══ EXERCISE MATERIAL

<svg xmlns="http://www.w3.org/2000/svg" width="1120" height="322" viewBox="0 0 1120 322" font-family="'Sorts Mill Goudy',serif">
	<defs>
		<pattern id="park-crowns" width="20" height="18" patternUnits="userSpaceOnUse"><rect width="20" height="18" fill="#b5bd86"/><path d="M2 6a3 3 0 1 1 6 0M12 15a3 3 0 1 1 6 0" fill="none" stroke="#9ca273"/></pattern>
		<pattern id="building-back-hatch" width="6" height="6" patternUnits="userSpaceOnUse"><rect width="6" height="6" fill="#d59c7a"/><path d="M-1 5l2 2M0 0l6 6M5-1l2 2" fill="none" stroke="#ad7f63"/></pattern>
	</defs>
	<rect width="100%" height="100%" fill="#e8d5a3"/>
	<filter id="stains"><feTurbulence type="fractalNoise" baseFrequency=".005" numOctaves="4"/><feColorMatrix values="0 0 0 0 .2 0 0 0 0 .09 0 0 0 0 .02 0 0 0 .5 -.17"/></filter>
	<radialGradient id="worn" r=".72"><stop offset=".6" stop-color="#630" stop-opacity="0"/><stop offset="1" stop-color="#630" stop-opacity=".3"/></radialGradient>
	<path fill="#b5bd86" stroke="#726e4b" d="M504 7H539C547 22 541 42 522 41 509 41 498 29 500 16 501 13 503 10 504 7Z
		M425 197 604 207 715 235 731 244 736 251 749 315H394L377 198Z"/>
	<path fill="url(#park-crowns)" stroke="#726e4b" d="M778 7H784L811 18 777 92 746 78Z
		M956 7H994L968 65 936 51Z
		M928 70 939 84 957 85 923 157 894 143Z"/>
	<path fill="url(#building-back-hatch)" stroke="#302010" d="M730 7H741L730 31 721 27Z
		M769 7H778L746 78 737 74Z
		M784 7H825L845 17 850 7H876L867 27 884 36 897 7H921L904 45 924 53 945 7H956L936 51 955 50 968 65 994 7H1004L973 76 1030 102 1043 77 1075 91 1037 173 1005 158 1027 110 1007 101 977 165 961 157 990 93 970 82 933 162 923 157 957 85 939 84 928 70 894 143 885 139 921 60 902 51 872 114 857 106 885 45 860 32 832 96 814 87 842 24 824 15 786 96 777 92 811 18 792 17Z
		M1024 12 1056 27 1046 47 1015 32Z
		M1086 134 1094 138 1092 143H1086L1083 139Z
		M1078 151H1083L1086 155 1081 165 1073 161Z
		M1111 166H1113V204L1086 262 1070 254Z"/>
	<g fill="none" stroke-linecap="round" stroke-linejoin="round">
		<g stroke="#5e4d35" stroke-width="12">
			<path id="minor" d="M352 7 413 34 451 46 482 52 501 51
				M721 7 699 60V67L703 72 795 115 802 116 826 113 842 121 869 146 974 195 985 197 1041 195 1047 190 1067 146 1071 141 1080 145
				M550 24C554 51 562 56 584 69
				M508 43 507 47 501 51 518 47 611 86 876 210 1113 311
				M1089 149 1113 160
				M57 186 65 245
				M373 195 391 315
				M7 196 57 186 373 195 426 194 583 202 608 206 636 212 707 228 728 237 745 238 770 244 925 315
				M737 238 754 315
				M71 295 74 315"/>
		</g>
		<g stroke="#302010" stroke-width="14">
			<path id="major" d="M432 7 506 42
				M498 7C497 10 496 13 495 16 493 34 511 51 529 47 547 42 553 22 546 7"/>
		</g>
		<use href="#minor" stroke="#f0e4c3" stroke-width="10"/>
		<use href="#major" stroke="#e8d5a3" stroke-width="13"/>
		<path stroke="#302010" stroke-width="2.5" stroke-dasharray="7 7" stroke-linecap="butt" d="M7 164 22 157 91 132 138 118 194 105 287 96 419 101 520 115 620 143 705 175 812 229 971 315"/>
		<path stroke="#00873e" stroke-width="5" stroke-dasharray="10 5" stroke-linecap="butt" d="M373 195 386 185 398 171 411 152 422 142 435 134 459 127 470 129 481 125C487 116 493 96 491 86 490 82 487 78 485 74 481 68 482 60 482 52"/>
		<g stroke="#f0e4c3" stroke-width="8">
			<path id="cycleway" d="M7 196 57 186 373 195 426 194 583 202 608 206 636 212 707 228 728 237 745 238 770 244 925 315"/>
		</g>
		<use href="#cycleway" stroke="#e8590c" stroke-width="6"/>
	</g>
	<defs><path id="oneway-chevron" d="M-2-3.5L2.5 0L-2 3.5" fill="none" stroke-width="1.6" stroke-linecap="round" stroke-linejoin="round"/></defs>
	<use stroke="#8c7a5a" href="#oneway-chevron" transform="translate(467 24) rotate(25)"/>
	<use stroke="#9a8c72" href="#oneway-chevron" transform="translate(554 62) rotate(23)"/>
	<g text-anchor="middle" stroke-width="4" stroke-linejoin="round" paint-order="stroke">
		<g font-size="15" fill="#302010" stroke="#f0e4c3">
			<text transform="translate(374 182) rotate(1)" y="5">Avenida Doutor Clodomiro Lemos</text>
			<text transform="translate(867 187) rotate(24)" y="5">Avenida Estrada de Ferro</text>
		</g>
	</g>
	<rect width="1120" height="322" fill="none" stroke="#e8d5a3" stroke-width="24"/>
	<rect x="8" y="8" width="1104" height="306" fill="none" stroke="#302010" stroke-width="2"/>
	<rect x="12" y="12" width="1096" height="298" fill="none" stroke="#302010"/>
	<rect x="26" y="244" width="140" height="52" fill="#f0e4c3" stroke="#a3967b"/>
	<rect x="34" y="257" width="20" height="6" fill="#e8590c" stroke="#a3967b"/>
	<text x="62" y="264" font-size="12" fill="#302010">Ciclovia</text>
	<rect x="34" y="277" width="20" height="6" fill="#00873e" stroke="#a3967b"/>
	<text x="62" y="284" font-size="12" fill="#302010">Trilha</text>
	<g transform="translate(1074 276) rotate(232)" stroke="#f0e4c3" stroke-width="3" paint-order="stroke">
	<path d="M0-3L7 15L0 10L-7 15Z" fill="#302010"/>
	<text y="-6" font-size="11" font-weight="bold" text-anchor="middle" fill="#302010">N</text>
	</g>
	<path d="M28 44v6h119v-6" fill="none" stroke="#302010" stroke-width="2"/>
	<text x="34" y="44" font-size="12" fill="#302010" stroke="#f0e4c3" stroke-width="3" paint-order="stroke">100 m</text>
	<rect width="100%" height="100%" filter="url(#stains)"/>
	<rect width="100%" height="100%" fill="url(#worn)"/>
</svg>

════
══ EXERCISE MATERIAL

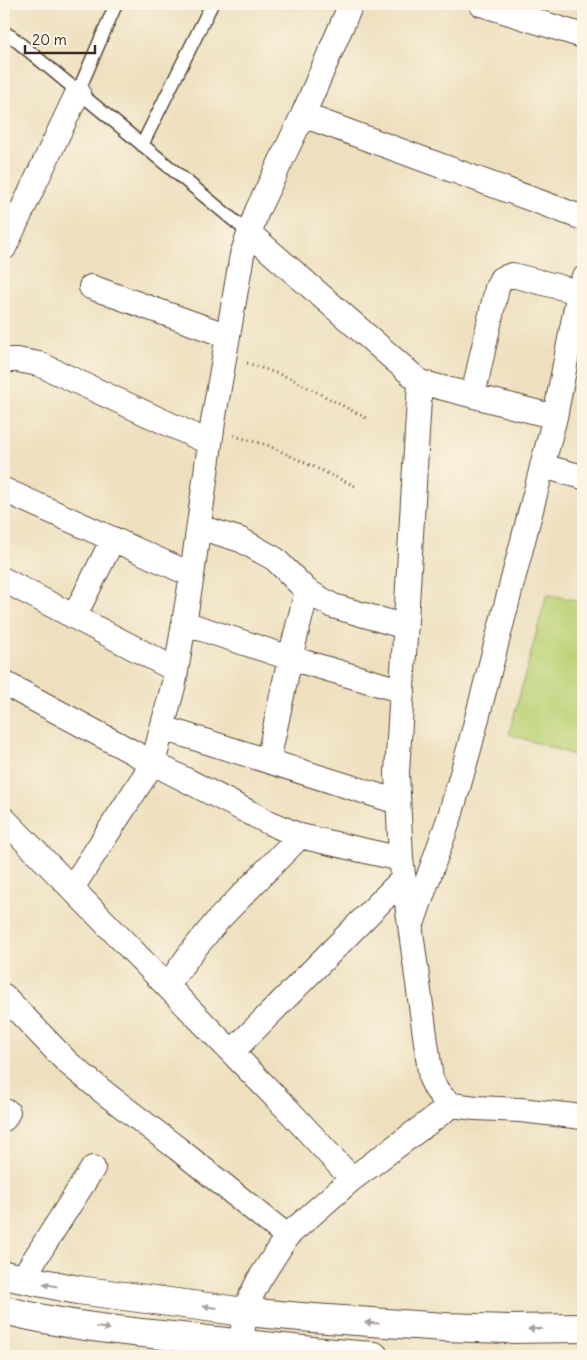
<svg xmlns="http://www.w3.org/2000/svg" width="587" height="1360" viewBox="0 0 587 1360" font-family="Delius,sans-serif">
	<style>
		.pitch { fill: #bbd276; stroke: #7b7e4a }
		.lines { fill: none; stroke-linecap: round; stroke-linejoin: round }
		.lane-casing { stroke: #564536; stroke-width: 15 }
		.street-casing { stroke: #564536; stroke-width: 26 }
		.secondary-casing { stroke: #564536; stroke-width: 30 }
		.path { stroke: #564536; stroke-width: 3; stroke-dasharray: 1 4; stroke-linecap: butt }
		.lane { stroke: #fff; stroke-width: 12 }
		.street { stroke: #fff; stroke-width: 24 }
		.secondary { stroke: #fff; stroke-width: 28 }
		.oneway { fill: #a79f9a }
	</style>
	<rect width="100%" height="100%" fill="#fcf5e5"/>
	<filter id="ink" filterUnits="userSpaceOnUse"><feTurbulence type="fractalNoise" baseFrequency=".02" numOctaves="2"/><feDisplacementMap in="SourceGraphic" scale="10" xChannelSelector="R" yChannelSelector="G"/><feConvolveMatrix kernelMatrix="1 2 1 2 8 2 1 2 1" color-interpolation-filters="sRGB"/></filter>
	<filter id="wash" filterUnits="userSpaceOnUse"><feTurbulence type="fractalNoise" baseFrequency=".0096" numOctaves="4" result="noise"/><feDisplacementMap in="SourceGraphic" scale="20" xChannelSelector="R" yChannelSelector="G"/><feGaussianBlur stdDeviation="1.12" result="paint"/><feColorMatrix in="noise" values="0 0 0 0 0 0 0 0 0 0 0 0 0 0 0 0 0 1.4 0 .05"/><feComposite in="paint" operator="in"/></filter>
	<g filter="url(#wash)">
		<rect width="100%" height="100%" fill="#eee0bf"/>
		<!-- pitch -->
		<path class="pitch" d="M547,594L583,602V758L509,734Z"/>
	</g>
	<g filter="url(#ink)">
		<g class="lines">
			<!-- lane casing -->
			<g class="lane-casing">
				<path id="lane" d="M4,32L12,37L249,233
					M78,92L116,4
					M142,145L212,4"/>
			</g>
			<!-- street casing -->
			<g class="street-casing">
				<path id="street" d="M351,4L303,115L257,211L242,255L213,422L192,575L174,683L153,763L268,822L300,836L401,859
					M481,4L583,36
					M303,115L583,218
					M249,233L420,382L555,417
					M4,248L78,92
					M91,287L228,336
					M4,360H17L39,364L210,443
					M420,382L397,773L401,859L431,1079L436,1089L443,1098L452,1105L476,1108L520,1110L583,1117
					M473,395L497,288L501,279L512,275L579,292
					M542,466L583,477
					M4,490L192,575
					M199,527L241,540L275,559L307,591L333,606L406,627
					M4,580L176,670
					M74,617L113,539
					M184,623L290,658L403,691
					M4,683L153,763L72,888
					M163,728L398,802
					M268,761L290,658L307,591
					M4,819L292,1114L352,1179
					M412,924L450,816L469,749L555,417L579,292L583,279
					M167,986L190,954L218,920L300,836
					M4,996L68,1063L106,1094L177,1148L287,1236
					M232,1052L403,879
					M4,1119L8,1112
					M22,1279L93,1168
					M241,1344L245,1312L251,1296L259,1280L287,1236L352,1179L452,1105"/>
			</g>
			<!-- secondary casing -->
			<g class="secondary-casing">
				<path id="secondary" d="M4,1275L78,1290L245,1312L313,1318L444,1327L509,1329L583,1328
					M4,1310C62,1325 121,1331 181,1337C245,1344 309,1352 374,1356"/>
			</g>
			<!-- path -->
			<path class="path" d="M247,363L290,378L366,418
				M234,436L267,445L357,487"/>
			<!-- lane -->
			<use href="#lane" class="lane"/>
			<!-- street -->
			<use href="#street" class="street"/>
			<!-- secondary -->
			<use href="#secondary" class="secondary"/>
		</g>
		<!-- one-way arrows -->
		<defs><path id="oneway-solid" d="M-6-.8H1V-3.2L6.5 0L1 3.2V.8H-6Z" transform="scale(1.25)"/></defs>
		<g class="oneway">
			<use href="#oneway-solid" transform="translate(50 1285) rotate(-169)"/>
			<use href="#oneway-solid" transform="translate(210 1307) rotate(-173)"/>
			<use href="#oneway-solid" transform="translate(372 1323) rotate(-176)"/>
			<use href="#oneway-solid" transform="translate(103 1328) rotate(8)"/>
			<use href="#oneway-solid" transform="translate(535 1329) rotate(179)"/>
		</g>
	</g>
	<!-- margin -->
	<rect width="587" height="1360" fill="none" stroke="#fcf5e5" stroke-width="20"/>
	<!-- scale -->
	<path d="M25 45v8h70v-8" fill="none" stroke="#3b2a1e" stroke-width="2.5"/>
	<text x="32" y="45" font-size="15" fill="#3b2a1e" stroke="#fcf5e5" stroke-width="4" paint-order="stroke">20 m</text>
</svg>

════
══ EXERCISE MATERIAL

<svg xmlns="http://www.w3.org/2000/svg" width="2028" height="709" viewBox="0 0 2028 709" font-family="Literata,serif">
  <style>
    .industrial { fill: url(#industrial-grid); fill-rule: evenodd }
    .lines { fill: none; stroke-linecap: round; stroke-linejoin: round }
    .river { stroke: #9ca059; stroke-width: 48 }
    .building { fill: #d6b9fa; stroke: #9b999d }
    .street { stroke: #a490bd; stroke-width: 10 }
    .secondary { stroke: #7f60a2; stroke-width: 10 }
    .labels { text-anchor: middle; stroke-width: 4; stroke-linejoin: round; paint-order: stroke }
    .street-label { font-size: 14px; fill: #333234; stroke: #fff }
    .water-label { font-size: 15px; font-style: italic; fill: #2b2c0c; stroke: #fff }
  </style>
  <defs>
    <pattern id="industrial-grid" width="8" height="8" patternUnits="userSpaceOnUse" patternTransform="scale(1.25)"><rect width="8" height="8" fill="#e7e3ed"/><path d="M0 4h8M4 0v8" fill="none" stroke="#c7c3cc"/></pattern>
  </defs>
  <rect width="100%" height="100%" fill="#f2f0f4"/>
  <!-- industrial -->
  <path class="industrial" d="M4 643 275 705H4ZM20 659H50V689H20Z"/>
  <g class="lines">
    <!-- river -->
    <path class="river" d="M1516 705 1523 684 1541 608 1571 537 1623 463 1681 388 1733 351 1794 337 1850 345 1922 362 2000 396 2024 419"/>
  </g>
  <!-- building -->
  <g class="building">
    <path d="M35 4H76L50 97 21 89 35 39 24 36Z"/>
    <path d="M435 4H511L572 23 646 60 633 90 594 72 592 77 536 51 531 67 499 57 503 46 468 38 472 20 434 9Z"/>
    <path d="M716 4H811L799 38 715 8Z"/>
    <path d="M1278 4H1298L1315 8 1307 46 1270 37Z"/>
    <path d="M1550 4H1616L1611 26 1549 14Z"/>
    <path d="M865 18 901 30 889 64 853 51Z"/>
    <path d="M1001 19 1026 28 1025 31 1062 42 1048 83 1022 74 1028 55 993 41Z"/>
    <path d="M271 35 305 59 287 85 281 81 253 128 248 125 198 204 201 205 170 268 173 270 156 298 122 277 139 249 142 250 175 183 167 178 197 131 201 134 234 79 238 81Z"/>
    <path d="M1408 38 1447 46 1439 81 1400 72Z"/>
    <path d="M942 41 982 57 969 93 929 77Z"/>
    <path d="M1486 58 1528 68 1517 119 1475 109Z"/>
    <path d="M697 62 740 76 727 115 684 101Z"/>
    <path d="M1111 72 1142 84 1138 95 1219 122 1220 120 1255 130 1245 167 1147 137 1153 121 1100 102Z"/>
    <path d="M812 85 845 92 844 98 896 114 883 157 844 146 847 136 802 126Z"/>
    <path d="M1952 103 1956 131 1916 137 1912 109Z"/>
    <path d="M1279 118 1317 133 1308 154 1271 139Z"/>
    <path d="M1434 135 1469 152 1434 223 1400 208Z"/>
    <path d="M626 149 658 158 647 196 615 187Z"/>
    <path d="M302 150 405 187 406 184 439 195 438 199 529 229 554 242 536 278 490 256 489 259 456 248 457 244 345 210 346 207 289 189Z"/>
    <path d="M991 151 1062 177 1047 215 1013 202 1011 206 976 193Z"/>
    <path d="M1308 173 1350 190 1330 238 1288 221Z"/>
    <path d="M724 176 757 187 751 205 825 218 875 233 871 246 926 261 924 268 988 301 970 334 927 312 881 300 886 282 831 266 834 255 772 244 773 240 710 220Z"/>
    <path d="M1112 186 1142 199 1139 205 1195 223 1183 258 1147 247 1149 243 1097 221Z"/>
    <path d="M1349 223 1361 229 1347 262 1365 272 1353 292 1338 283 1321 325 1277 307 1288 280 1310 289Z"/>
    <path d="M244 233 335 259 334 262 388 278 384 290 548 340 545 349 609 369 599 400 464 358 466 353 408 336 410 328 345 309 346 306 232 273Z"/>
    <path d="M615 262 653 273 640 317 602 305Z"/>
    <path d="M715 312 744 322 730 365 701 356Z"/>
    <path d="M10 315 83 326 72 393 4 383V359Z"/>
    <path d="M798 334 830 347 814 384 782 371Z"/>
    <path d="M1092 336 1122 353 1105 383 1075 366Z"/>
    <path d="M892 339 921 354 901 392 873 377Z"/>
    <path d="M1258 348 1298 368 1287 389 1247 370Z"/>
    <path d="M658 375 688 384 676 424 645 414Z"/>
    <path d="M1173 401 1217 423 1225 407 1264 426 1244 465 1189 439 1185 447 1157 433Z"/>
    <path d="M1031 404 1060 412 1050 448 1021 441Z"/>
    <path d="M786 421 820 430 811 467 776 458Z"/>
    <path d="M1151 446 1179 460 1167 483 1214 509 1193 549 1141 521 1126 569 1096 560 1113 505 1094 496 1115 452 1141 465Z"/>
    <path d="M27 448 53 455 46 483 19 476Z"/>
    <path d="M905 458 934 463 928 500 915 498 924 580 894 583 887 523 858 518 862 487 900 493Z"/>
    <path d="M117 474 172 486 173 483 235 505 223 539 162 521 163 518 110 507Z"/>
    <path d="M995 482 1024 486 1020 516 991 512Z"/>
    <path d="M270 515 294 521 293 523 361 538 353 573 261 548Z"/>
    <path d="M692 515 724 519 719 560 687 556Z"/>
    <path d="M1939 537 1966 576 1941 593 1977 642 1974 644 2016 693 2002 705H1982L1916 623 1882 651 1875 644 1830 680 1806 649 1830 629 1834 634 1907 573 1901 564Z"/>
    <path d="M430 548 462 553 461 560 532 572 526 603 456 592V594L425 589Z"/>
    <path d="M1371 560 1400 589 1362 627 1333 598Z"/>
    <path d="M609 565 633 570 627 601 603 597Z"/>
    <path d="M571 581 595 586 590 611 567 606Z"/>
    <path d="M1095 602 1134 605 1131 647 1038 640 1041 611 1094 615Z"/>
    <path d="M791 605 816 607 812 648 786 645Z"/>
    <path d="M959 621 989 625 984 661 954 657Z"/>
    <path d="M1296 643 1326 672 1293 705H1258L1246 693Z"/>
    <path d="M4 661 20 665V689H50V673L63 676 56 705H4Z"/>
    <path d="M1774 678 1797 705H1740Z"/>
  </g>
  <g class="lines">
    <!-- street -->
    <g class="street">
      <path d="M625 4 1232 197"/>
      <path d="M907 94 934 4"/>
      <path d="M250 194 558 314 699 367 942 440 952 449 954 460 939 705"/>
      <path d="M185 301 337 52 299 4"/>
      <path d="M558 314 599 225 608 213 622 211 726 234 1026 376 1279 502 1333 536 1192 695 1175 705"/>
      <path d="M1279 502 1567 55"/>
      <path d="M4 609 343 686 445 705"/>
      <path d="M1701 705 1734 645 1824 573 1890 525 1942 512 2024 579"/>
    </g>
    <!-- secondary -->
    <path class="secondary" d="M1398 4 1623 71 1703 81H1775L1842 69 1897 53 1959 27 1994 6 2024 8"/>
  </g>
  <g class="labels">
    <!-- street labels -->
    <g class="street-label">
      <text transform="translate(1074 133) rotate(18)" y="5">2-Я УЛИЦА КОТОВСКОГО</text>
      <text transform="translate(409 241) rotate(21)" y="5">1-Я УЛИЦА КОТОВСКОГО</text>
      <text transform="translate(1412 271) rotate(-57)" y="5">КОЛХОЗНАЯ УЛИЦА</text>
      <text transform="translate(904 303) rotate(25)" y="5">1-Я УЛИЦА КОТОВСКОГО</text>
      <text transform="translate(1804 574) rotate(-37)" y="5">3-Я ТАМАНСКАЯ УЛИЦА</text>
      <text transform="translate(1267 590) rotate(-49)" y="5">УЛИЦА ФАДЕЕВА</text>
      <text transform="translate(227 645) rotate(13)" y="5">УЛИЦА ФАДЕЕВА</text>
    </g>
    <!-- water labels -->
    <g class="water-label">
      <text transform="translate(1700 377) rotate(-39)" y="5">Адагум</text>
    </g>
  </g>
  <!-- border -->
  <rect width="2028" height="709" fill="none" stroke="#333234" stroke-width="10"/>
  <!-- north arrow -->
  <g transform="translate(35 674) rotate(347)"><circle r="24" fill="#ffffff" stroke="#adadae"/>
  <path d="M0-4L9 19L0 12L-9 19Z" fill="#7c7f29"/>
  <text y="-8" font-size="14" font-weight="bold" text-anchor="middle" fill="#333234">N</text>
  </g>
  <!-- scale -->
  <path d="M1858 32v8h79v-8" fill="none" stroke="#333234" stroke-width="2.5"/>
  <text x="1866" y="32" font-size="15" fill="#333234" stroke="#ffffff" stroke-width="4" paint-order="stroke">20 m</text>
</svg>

════

AIM OF THE EXERCISE: Wherever a line in the entries above holds "numOctaves", copy that line.

ANSWER TO THIS PROBLEM:
	<filter id="stains"><feTurbulence type="fractalNoise" baseFrequency=".005" numOctaves="4"/><feColorMatrix values="0 0 0 0 .2 0 0 0 0 .09 0 0 0 0 .02 0 0 0 .5 -.17"/></filter>
	<filter id="ink" filterUnits="userSpaceOnUse"><feTurbulence type="fractalNoise" baseFrequency=".02" numOctaves="2"/><feDisplacementMap in="SourceGraphic" scale="10" xChannelSelector="R" yChannelSelector="G"/><feConvolveMatrix kernelMatrix="1 2 1 2 8 2 1 2 1" color-interpolation-filters="sRGB"/></filter>
	<filter id="wash" filterUnits="userSpaceOnUse"><feTurbulence type="fractalNoise" baseFrequency=".0096" numOctaves="4" result="noise"/><feDisplacementMap in="SourceGraphic" scale="20" xChannelSelector="R" yChannelSelector="G"/><feGaussianBlur stdDeviation="1.12" result="paint"/><feColorMatrix in="noise" values="0 0 0 0 0 0 0 0 0 0 0 0 0 0 0 0 0 1.4 0 .05"/><feComposite in="paint" operator="in"/></filter>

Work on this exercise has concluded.